* Exercise goal *
Count the lines below that carry the word "left". Answer with that number alone.

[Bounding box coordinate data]

------------------------------------

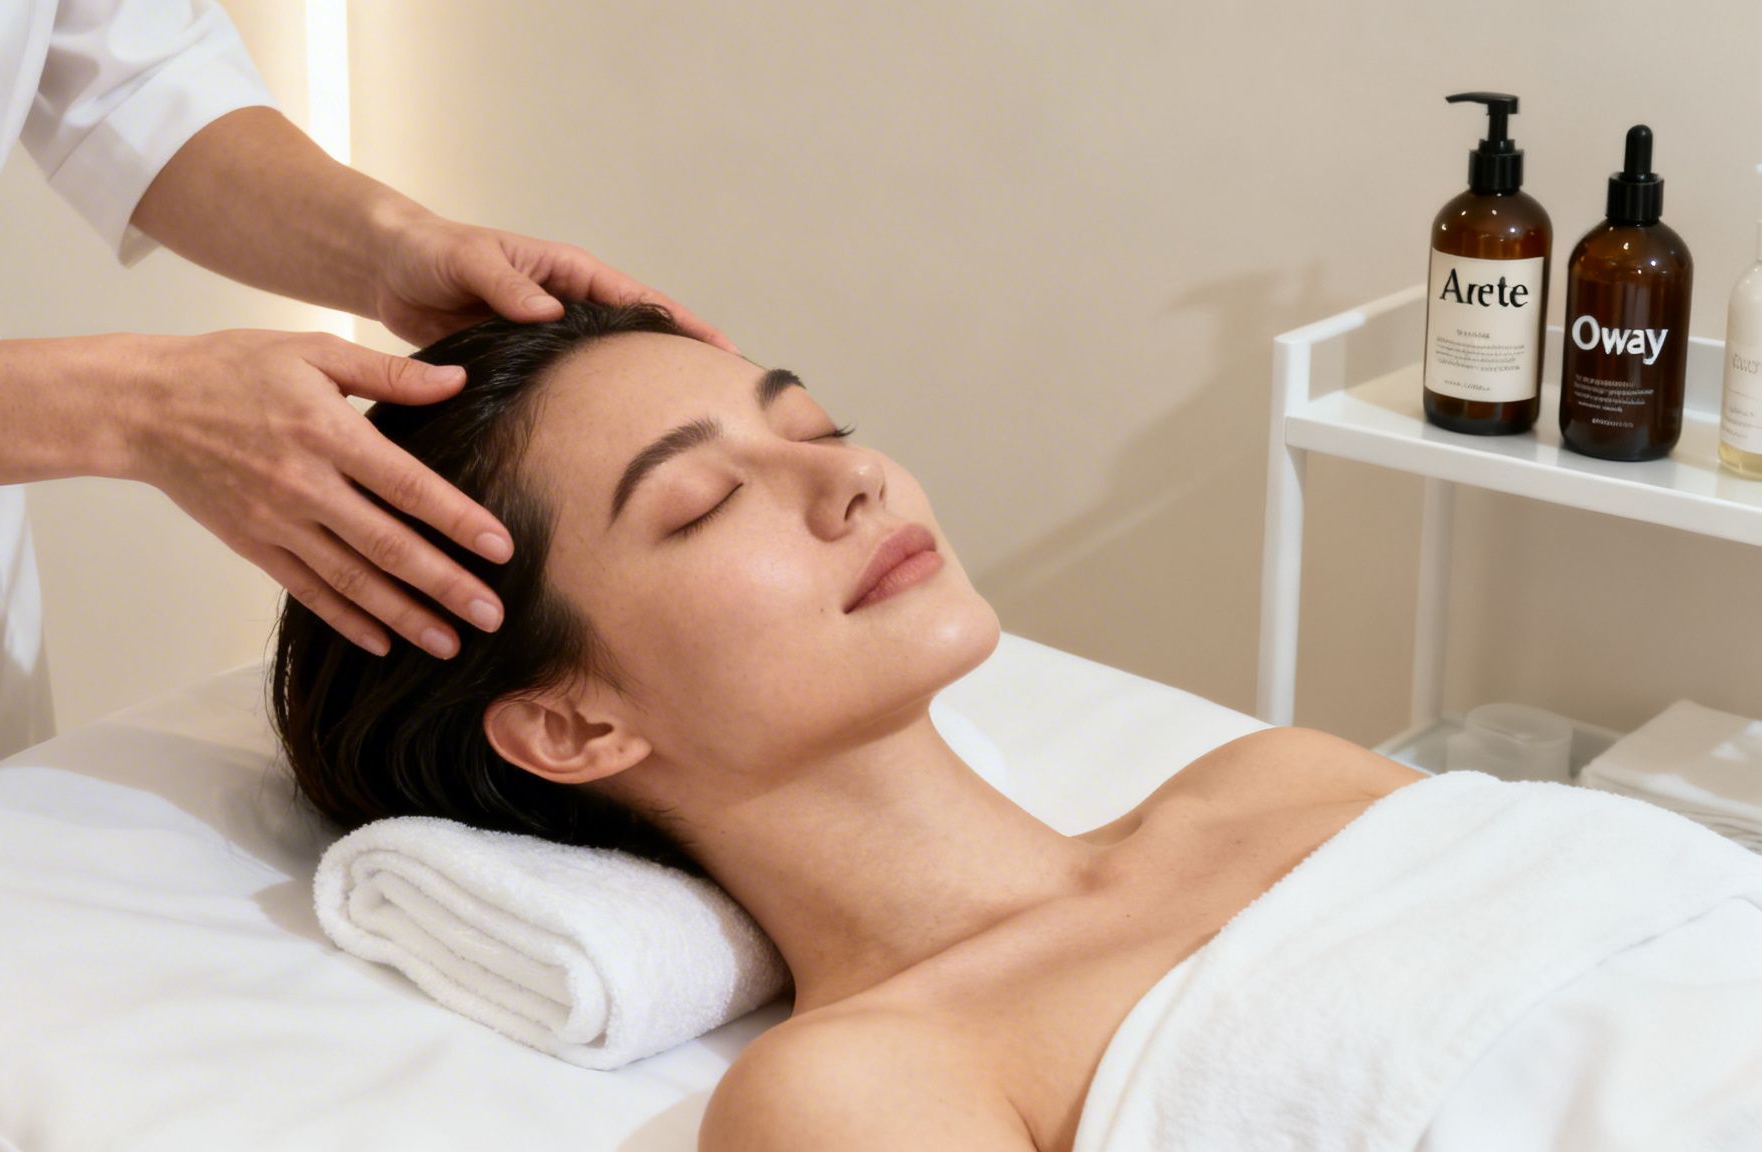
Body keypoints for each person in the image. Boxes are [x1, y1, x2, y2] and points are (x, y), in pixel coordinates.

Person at [271, 303, 1762, 1150]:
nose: (852, 484)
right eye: (705, 500)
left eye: (813, 427)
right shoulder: (857, 1093)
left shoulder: (1276, 779)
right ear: (572, 727)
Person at [0, 2, 724, 911]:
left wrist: (390, 243)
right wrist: (140, 408)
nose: (854, 489)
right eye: (696, 504)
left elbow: (137, 76)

------------------------------------

* Solution to the exercise *
4